One of the problems we see across various services we provide is that there are lots of companies offering services that they seem to have a limited, at best, understanding of what they are providing. One of things that can disguise that is that we often find that other companies have copied descriptions of our services, including in some cases claims about our capabilities. That obviously makes it hard to determine who you should go with when you see multiple companies making similar claims without knowing that the others not only don’t have the capabilities claimed, but that they are making claims that are just copied from elsewhere.

In some cases in the past we have seen companies that knew so little about what they were offering that they had changed the properly spelled names of software to incorrect spellings (probably because they ran the text through a spell checker that wasn’t aware of those).

Recently while looking into something we ran across an example of somebody copying the description on one of our services. Here is how the description for our Zen Cart Upgrade Service began as of August 23, 2011 on archive.org:

Keeping your installation of Zen Cart up to date is important because it insures your website is not hacked through a known vulnerability in Zen Cart. If your Zen Cart installation has already been hacked we can clean it up and then upgrade it. In addition to making sure your website is secure, new minor releases fix bugs and new major release add new features and functionality.

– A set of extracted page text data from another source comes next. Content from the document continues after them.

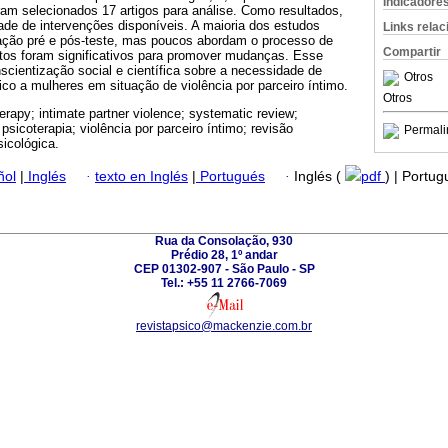
Indicadore
ram selecionados 17 artigos para análise. Como resultados,
ade de intervenções disponíveis. A maioria dos estudos
Links rela
ação pré e pós-teste, mas poucos abordam o processo de
Compartir
ctos foram significativos para promover mudanças. Esse
scientização social e científica sobre a necessidade de
Otros
o a mulheres em situação de violência por parceiro íntimo.
Otros
rapy; intimate partner violence; systematic review;
 psicoterapia; violência por parceiro íntimo; revisão
Permali
sicológica.
ñol
|
Inglés
·
texto en Inglés
|
Portugués
·
Inglés (
pdf
) | Portu
Rua da Consolação, 930
Prédio 28, 1º andar
CEP 01302-907 - São Paulo - SP
Tel.: +55 11 2766-7069
revistapsico@mackenzie.com.br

The version as of June 11 of that year was slightly different.

Here is how the description of the same type of service by a company named Zucando (https://zucando.com/zen-cart-modules/services/zen-cart-upgrade) begins today:

Keeping your installation of Zen Cart up to date is important because it insures your website is not hacked through a known vulnerability in Zen Cart. If your Zen Cart installation has already been hacked we can clean it up and then upgrade it. In addition to making sure your website is secure, new minor releases fix bugs and new major release add new features and functionality.

Those are exactly the same except for the lack of a link to a hack clean up service. Nowhere on their website do they seem to offer such a cleanup service.

According to release notes tab of their service, it was created well after we had started using that description text:

  • Date Added: 18 Dec 2013

The earliest version of their page that archive.org has, is from March 4, 2014 and the text is exactly the same as it is today.

Google isn’t really help to people since their page shows up higher than ours in relevant search results despite the text being based on ours.